Ergonomic Articles

6 Steps to relieve neck pain and manage tension headaches

By Pippa Bowden | Added 2015-06-24

Poor ergonomics and a bad working posture are the two main causes of neck pain and tension headaches. Painful knots that develop from poor workstation setup can result in severe muscle strain in the shoulders, upper back, head and neck. Your face and neck have over 20 muscles and they can be negatively affected by poor posture in the following ways:


  • Doing a lot of paperwork and positioning your computer screen too low causes you to bend forward for prolonged periods of time. This bending makes it much more likely that the discs in your neck will experience bulging. This bulging is responsible for pressure-causing nerve irritation which results in all sorts of pain and uncomfortable symptoms. Such as: hand or arm numbness, pins and needles in the arms and hands and/or neck pain.
  • When straining to view your screen, you also strain your eye muscles. This is because they are then working harder than they should to view it. The result in fatigue and strain of these muscles.
  • Work stress can often make you clench your jaw and your teeth without realising it. These two stress-induced actions cause the muscles in the face to tense up and result in pain, discomfort and headaches.
  • If your monitor is not placed correctly and is set too high, you may find yourself looking upwards for extended periods. This causes the facet joints (where your neck vertebra overlap) to become inflamed and irritated. This can cause great discomfort and sharp neck pain when you turn your head.

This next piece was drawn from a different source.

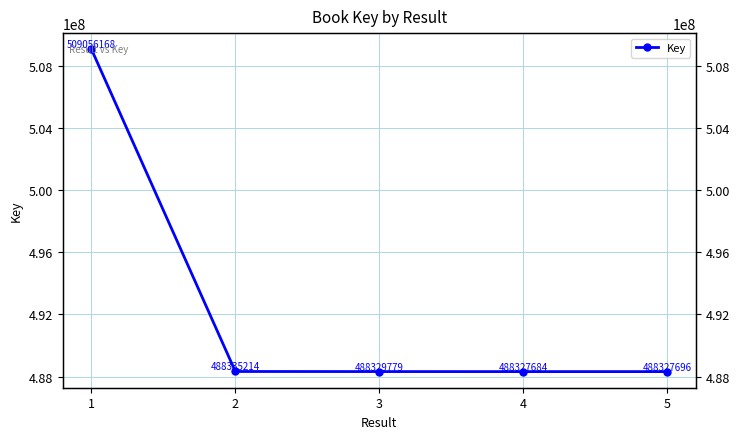

The value at 5 is 181730848. True or false?

False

All of these injuries listed above are more likely to affect you if you have had an earlier strain and problems such as injuries from surgery, whiplash or having a fall. This is because such accidents leave behind scarred tissue, which is far more fragile and rigid. But don’t panic! These six steps will help you manage tension and prevent pain:


Step one:

Try to keep your spine in the ‘neutral spine position’ as discussed in our earlier what is ergonomics article. And when you need to correct your posture, do so by starting at the bottom of your spine and moving slowly up.


Step Two:

Set up your workstation optimally as discussed in our workstation setup article, so that your monitor, desk, mouse, keyboard, paperwork and chair are all correctly placed. This will maximize comfort and minimize strain.


Step Three:

Do the stretches and exercises as set out on your exercise sheet. This will help promote and keep your neck and shoulders flexible and strong.


Step Four:

For better neck and shoulder pain relief, do your stretches when your muscles are relaxed and warm. You can warm them by having a bath or using a heating pad. Alternatively, do them in the shower!


Step five:

Use movement and exercise to relieve stress. Whether it is by taking regular walks, joining the gym or signing up for yoga classes, doing activities will help fight tension.


Step Six:

See a physiotherapist or a doctor and get properly checked out if the pain and discomfort continues.